How to conquer your weight loss resolution
Spending less, quitting smoking and falling in love are among the top ten New Year's Resolutions according to a study performed by the University of Scranton but the resolution that tops the list is losing weight -- and experts say it's an attainable goal if you know how to approach it.
"Set small goals, don't start off with a big goal. Set up a small one, let's say you want to lose five pounds by the end of the month, do that and once you reach that one, set another one," said Reanna Vorse, the front desk manager at Tony's Gym.
Licensed Professional Counselor Andy Martin says his best advice to clients looking to change their life is to pick one area to change and look at it as a lifestyle, not a new hobby.
"Lifestyle changes are going to be much more realistic than 'do something intensely for four weeks and then not be able to sustain that level of intensity and it falls off' and that's why so many resolutions seem to fail," said Martin.
Martin also says changing the way you live is one of the most difficult things someone can do so try not to overcomplicate it by setting goals that aren't realistic, like having a perfectly easy weight-loss journey.

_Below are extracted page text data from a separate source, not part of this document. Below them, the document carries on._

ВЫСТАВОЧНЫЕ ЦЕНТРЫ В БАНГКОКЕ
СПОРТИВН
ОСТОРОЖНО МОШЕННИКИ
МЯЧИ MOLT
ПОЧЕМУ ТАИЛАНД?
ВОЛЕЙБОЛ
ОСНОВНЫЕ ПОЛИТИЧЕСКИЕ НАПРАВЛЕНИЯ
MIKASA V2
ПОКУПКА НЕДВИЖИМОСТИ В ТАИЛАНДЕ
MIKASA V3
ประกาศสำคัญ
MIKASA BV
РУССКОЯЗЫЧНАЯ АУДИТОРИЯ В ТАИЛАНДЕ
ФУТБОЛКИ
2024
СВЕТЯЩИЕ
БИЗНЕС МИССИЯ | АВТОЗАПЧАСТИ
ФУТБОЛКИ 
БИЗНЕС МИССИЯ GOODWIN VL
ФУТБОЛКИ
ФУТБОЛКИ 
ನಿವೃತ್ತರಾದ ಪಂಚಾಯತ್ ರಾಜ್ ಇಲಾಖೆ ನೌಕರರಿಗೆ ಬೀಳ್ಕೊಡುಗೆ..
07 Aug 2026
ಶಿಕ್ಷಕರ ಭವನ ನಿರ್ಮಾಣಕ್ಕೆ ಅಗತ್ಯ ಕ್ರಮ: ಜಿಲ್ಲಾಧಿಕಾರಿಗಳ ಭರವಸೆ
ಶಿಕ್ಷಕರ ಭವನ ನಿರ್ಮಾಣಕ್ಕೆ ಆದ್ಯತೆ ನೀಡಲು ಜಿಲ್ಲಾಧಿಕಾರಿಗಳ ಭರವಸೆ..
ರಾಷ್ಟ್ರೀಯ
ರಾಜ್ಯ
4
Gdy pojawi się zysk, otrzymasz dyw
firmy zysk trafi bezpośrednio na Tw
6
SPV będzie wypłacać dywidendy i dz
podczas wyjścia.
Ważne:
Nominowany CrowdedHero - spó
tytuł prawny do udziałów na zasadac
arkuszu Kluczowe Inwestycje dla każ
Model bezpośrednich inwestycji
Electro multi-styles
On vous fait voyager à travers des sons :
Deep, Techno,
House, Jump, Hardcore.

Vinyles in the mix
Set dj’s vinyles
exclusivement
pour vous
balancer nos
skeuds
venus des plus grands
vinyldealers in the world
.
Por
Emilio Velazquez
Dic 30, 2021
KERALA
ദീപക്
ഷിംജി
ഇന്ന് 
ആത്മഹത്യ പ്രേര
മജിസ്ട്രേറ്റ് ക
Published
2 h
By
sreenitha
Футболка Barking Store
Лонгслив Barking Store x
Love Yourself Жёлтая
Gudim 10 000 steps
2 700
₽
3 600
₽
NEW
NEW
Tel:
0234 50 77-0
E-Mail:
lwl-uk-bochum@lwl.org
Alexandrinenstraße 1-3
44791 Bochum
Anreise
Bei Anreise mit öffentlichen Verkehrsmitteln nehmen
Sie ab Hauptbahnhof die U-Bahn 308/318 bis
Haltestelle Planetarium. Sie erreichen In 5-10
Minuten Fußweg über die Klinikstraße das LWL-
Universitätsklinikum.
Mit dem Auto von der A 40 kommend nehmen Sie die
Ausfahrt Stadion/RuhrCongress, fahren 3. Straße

"The trend overall for anything that improves over time is an up and down trend that gets better as you go so one of the main things to remember with any kind of resolution is you're going to have days that are setbacks. Don't bail."
If you've had a bad week and are struggling to hit the treadmill, having a gym buddy makes you less likely to make excuses and more likely to stay on track. As an employee at a local gym, Vorse says the most successful weight loss stories come from the people who work out because they want to, not because they have to.